I won’t turn this article into western mentality bashing. Too lazy to write that much. In fact that could turn into a book. And I’m too young for that. I mean one can write when one is young, but I’d rather carry on collecting experiences and maybe one day dictate to someone and they can write-or maybe God will dictate to me and I will write (the real truth)!!
So I can post more colourful posts about fruity flavours of the sweet and sticky kind and pretend that all is well on Heaven and Earth…but it ain’t in my brain and it ain’t in my Heart! I hurt, I cry, I feel faint and I wanna drink, smoke and take strong medication to blur it all out till my return here is close again.
Changes, changes, changes!! My life seems so full of them. I embrace them I love them, I await them like a lost child waiting for his parents. I adore them and I hate them. What would life be without them?? Boring I hear me say as a past mantra!! But so much has changed since my 2 years here on the other side of the world from where I’m used to!! Sooo much has changed. And yet the fear is there. Will I go back to the skull-drudgery I left behind? The complaining and moaning because the train is minutes late?? Getting furious at the old woman for blocking my morning dash to the tube or bus costing me an irreplaceable 13 seconds of my life?? Or the supermarket queues-there goes another wasted 4 minutes and 42 seconds when I could be doing something useful like punching the punching bag in my gym.
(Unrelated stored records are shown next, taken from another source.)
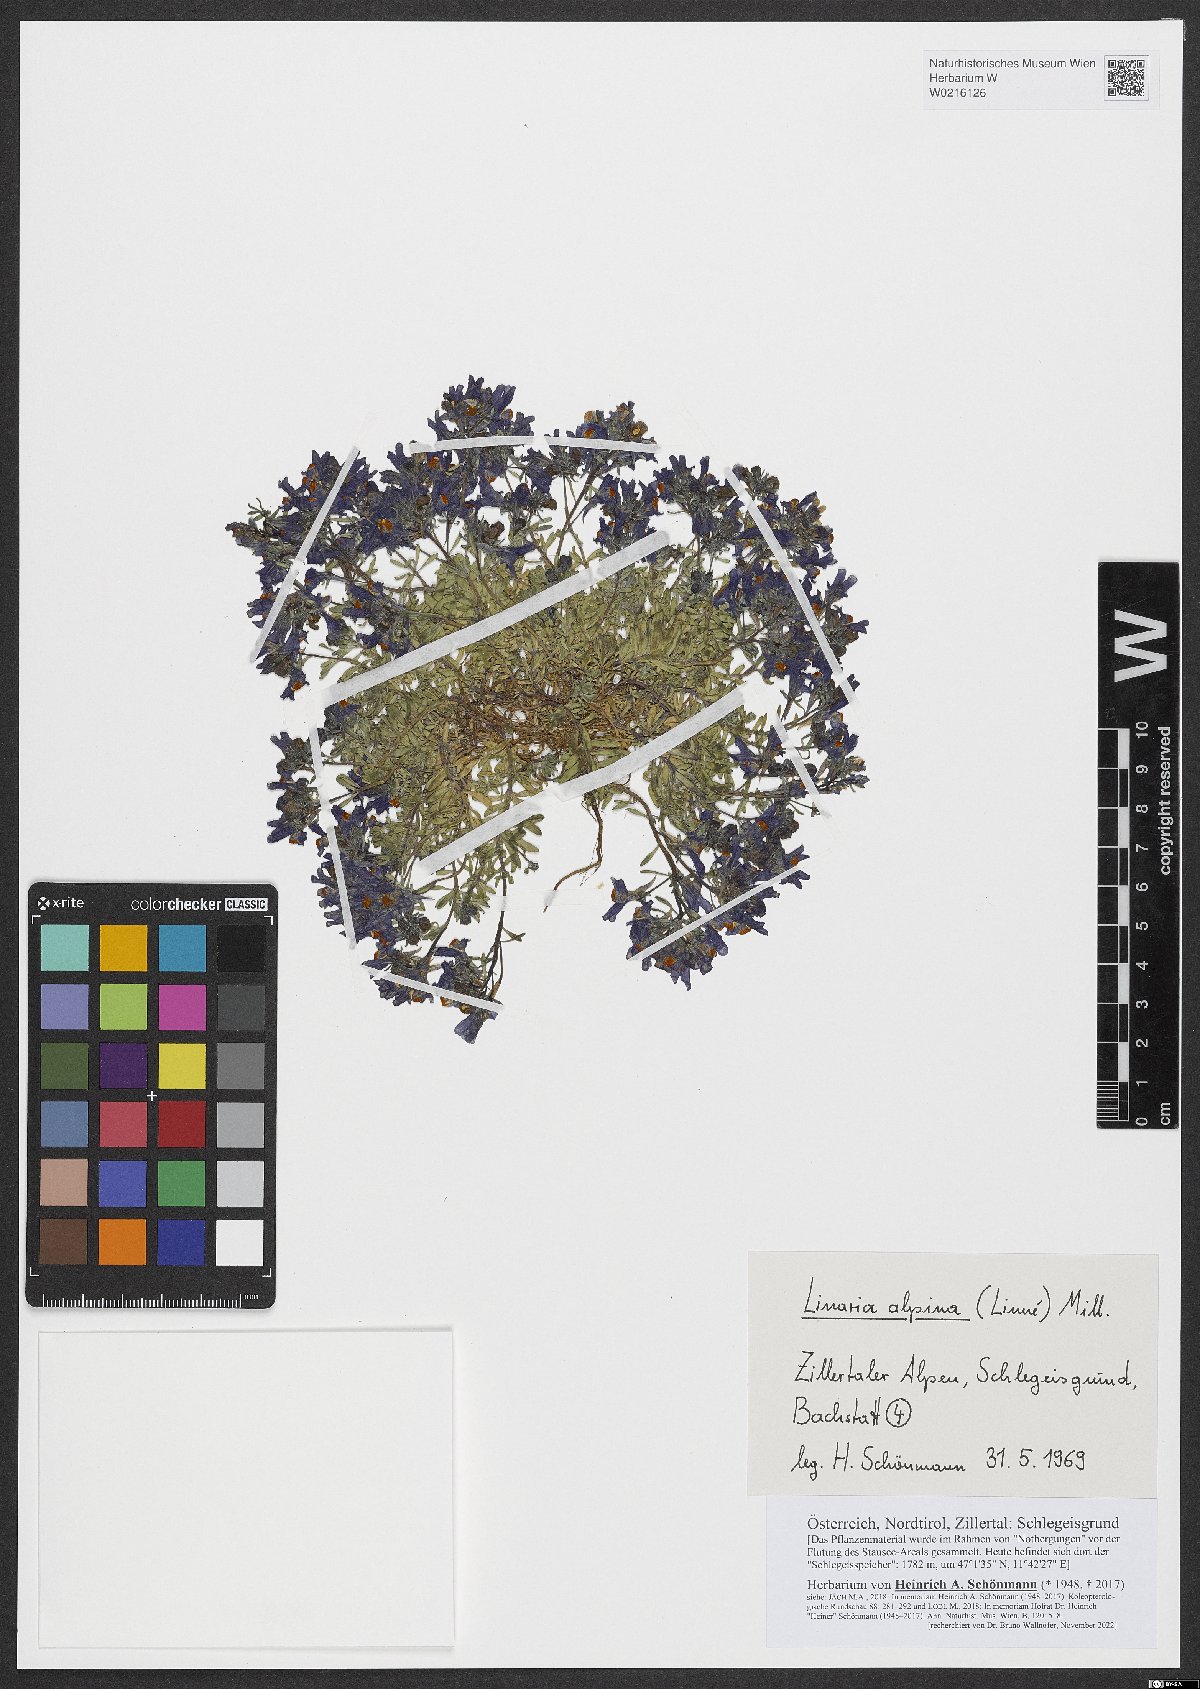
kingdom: Plantae
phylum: Tracheophyta
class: Magnoliopsida
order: Lamiales
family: Plantaginaceae
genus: Linaria
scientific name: Linaria alpina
The unfair system one works under-be it the shit boss, crap company, the useless bollox they sell and want you to promote. What is this life worth?? Happiness and freedom. Freedom from the constraints of our mind that are drilled into us through every possible avenue from the moment we are born!! And the idea that happiness is something that we can only reach with the help of this expensive car, that massive house in the suburbs with all the other 30 somethings (or 20 somethings) in their brilliant jobs with magnificent wages whilst the wife fucks the milkman, builder or plumber for that matter.
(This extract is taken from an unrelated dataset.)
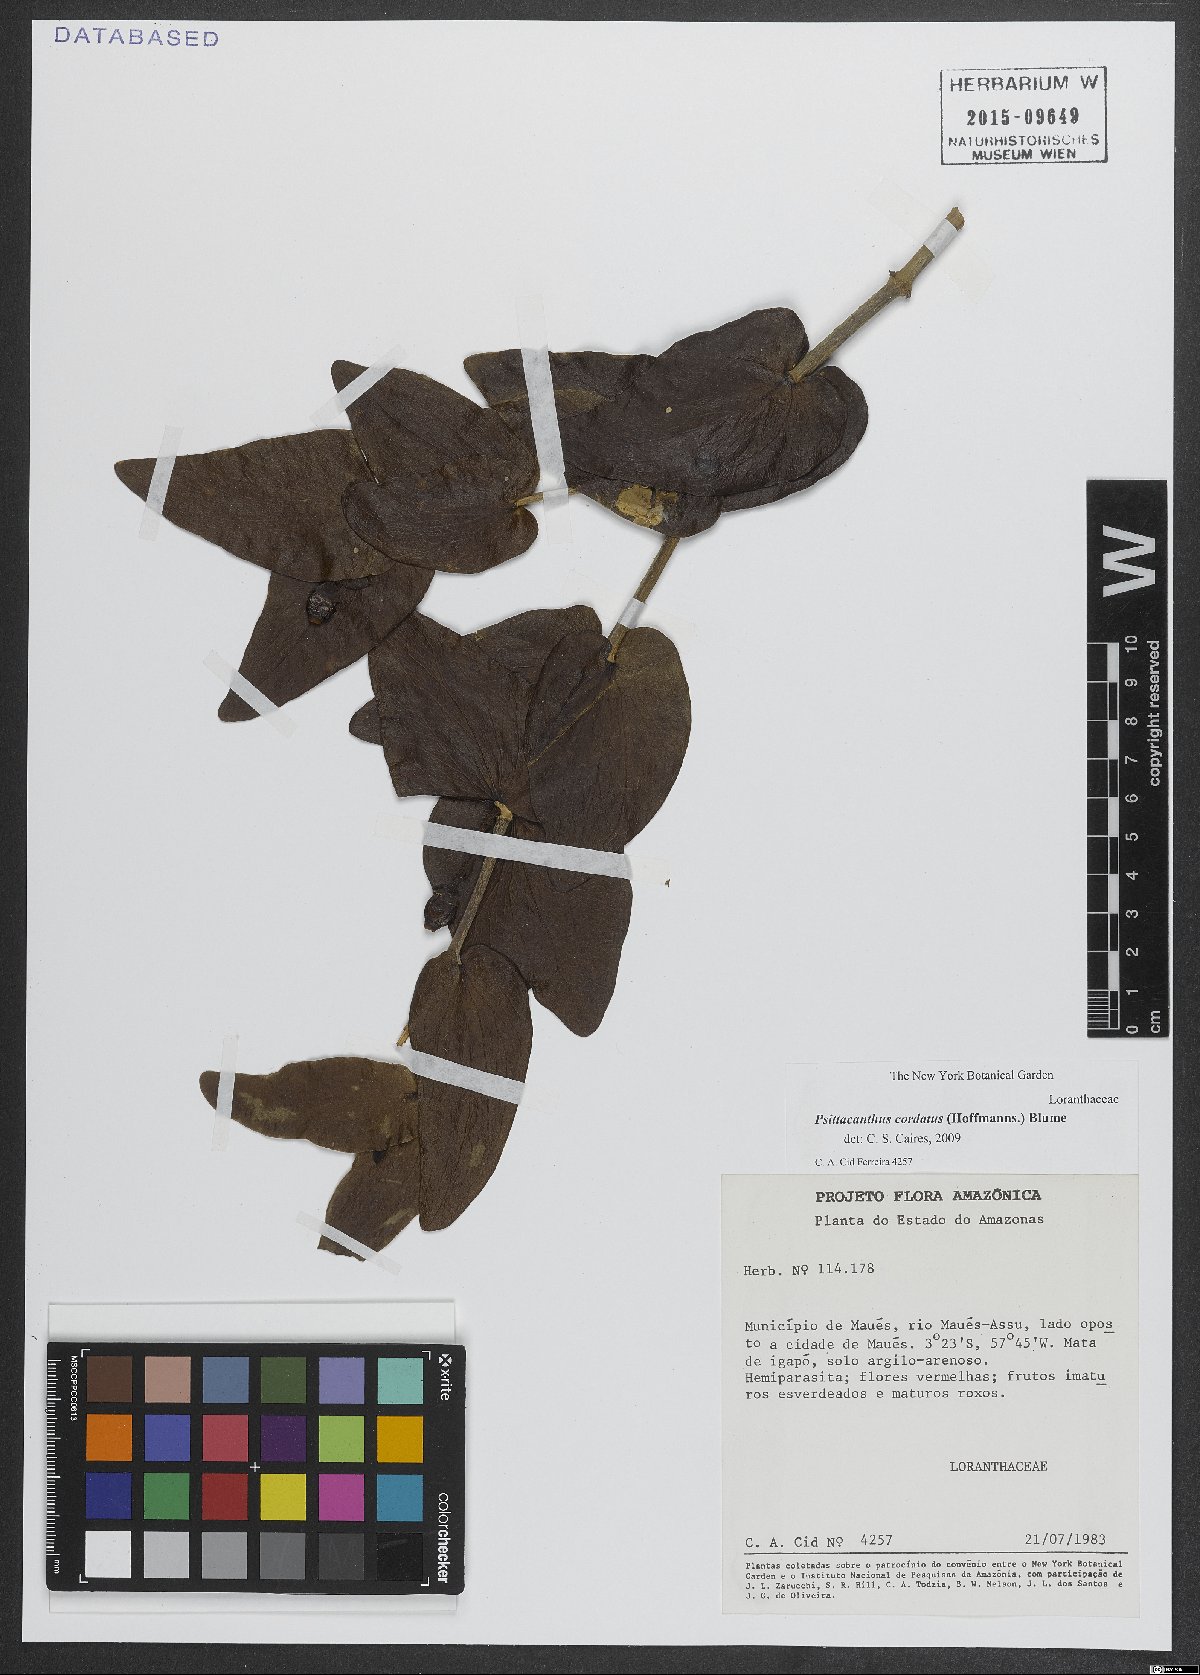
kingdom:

The truth is – happiness is our natural state. Regardless of ALL outside influence. We have to really work hard to be unhappy. Constantly crave and run after the affluent useless excesses that makes some m’fucker somewhere richer and you miserable until you reach it and then happy for a few hours, days or even weeks if we’re lucky-until you’re on the trail again for the next shot of high that has been implanted into your waking state of consciousness that is really a sleep state because if you were really awake you would see it, realize it and not run after something that is artificial happiness that you pay for with your time, money, energy, thoughts and of course happiness. You would simply choose not to! You would simply be! And simply being is happiness. Being content and fulfilled with everything that is. Because all there is, is there right now and nothing you do will change that!! Not now. Maybe in a future now. But not now!!!!!!
So that’s my rant for the day (and a glimpse of what lurks beneath those saucy fruit juices of thoughts that I post in colourful delicacies time after time!!
Have a wonderful day and thank you for reading these mad rants that are not mad at all. Just a glimpse of hope and light in this madness we live in. And no I do not see myself as any such esoteric bullshit of light and hope. But we have it all in each and every one of us, we can just choose to look, test it if it works and then use it if it’s useful!!